It's the end of an era that was itself the end of another era. Gawker is finally dead. Again. We hardly knew ye.
This newly-dead Gawker was a refreshed iteration of the internet-breaking gossip site that made celebrity gossip feel vital. Launched on July 2021, it was shuttered on February 1 when Bryan Goldberg, CEO of parent company BDG Media, sent an email to staff announcing that his company would be "suspending operations of Gawker," according to CNN.
“Gawker published a lot of brilliant pieces in these nearly two years," Goldberg said. "But in this new reality, we have to prioritize our better monetized sites. It’s a business decision, and one that, reluctantly, must be made.”
BDG has since removed Gawker's name from its list of brands.
Gawker editor-in-chief Leah Finnegan called the decision "a staggering shame" which sums up the situation pretty neatly.
Hopefully, Gawker's site will remain online as a memorial to the brilliantly funny articles its writers cranked out every day.
On February 1, the rotating image on Gawker's "Every Blog" header displayed a picture of Hulk Hogan, whose 2016 lawsuit against the original Gawker caused the site's demise.
There's not much to say about the New Gawker that its fans haven't already said. It wasn't quite as acidic as its earlier iteration but it was far more approachable and no less funny.
Like, it's a total cliché to call a bit of writing "laugh out loud funny" but Gawker really is. Or was.

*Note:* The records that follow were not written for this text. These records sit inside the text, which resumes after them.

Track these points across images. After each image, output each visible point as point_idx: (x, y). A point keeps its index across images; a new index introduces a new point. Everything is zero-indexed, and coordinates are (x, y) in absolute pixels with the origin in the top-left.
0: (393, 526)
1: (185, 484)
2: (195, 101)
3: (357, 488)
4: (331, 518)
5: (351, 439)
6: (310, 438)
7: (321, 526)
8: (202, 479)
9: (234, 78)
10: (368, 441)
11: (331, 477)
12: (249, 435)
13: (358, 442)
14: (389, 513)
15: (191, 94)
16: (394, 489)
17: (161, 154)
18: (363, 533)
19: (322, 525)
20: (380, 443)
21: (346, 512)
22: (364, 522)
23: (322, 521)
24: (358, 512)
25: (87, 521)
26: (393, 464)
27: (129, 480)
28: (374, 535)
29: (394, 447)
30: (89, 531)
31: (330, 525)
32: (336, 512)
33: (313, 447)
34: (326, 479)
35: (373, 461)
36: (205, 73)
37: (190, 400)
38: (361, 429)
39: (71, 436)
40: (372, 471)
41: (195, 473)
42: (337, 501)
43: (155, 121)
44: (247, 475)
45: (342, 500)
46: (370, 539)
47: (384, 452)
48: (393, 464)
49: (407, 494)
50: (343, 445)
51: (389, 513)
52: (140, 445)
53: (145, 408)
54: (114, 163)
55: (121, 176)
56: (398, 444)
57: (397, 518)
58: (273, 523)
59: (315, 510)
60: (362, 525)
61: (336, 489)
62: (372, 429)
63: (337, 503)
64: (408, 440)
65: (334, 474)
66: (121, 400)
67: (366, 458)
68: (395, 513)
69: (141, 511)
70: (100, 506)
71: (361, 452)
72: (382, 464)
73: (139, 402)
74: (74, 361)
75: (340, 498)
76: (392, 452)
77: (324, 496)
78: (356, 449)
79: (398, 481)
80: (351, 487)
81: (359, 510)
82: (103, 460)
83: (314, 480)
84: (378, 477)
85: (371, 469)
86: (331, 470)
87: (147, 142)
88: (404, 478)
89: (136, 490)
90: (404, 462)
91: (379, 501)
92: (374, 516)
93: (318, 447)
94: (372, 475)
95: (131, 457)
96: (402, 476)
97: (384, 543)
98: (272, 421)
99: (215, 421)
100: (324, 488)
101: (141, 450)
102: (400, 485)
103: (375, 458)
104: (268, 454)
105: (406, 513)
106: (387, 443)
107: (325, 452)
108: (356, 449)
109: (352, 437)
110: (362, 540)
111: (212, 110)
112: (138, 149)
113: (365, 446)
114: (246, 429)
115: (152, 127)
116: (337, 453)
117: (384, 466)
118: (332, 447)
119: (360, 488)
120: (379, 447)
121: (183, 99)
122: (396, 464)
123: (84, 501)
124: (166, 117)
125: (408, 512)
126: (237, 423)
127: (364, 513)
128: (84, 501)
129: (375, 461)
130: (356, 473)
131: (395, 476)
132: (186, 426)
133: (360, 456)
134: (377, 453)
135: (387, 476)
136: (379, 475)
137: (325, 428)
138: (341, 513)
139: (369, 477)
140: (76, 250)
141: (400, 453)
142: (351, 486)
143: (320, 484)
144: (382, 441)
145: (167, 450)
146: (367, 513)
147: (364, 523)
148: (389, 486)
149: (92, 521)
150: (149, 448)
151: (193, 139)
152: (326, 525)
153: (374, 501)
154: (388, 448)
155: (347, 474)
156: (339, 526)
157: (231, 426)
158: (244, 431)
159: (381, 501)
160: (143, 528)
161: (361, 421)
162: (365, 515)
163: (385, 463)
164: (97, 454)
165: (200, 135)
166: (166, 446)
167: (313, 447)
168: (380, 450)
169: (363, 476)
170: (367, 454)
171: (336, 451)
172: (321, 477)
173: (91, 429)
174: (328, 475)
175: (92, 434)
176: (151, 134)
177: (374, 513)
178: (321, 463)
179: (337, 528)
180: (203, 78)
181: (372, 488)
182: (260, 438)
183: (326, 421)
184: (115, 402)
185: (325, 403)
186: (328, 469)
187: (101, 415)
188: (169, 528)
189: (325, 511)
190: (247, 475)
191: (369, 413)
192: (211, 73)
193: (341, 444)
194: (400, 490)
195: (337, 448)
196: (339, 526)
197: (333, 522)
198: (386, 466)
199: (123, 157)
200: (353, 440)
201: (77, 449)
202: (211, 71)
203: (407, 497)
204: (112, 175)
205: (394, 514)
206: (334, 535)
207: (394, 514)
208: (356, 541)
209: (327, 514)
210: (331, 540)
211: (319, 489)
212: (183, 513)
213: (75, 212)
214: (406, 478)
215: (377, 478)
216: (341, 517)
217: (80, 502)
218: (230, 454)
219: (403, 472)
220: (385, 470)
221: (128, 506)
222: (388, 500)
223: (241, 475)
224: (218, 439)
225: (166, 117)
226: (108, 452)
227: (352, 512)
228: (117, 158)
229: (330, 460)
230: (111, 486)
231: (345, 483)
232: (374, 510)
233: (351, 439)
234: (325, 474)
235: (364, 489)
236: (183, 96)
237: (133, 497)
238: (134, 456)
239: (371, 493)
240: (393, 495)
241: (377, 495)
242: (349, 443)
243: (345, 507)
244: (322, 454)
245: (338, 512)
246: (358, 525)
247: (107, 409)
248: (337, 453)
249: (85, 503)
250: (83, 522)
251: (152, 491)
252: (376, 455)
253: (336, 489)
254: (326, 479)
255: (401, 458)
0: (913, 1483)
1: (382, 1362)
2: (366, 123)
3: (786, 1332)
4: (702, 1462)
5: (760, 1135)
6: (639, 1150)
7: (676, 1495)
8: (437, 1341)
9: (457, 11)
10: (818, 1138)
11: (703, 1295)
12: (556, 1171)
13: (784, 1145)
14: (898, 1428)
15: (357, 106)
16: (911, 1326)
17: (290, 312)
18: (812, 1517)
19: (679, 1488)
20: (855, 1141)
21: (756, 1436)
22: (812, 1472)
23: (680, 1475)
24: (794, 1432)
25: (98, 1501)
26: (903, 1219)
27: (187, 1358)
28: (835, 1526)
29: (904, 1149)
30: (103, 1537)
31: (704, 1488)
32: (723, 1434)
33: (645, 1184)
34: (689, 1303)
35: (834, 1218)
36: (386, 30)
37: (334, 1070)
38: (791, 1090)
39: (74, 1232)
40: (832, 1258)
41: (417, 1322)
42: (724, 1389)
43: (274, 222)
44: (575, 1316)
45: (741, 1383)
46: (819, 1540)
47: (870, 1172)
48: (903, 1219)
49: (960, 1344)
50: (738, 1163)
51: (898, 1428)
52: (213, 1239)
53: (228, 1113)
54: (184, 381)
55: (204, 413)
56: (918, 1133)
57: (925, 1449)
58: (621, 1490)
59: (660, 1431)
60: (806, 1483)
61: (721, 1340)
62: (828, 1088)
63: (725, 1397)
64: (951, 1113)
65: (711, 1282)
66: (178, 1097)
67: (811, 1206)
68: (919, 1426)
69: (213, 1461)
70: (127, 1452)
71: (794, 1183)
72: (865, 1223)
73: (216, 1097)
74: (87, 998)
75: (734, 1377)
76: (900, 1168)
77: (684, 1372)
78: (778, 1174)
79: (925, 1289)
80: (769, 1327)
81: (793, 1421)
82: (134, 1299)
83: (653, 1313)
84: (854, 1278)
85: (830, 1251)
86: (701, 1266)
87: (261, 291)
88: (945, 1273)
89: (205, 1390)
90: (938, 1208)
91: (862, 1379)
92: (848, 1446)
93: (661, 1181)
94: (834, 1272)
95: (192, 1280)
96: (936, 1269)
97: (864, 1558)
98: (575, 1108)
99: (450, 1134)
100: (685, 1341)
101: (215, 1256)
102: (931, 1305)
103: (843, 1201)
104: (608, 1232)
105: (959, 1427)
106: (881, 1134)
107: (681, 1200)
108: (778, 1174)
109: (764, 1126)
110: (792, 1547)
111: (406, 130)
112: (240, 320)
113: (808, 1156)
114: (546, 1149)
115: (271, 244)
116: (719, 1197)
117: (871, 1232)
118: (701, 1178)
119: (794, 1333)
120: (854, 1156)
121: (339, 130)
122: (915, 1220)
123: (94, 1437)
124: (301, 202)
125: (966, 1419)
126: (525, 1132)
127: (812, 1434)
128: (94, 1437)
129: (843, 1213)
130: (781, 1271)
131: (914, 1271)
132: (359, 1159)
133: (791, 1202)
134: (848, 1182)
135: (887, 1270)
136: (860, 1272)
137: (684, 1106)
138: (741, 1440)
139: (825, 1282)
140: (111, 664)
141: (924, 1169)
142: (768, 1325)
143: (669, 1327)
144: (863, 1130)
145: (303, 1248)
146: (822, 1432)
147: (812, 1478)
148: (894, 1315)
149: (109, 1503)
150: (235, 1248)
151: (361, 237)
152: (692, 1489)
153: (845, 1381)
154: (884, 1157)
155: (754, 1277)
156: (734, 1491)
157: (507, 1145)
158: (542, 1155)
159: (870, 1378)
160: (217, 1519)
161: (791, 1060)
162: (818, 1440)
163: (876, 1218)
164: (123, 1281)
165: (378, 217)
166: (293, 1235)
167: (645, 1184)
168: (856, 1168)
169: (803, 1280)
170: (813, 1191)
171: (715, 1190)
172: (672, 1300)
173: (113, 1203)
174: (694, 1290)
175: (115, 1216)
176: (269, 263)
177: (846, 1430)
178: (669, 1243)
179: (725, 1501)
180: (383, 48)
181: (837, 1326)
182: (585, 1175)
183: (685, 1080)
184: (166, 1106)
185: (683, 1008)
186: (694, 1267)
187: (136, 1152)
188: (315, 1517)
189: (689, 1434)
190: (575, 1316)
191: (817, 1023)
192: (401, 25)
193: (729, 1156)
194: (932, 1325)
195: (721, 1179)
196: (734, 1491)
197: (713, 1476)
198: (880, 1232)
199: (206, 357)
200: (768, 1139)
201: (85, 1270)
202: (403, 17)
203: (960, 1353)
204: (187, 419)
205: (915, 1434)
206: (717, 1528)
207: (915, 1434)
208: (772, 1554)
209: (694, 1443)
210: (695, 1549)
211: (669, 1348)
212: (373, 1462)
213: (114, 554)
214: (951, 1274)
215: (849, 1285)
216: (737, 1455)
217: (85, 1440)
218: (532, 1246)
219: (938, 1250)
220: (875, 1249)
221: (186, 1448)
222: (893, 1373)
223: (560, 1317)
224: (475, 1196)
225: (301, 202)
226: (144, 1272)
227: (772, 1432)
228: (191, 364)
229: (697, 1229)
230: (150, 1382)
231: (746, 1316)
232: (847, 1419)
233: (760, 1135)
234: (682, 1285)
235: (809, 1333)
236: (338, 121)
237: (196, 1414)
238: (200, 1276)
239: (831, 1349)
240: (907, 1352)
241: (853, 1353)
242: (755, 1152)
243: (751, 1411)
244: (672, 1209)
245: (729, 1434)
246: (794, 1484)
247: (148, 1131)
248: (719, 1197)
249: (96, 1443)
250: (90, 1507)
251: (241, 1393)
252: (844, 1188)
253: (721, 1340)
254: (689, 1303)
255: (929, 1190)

Gawker was essential reading for the Highsnobiety team. It might sound weird that a site dedicated to the stuff that Gawker frequently skewers would find something to admire but, man, it's hard to find quality, funny writing about current events in blog form and it's even harder to write it (need proof? Just check the New Yorker).
We frequently shared articles, marveling at perfect headlines and clever angles that somehow transformed straightforward stories into ingenious punchlines ("Oi me brekkie!").
Aspirational stuff. Media is a tough space; thanks for the good times.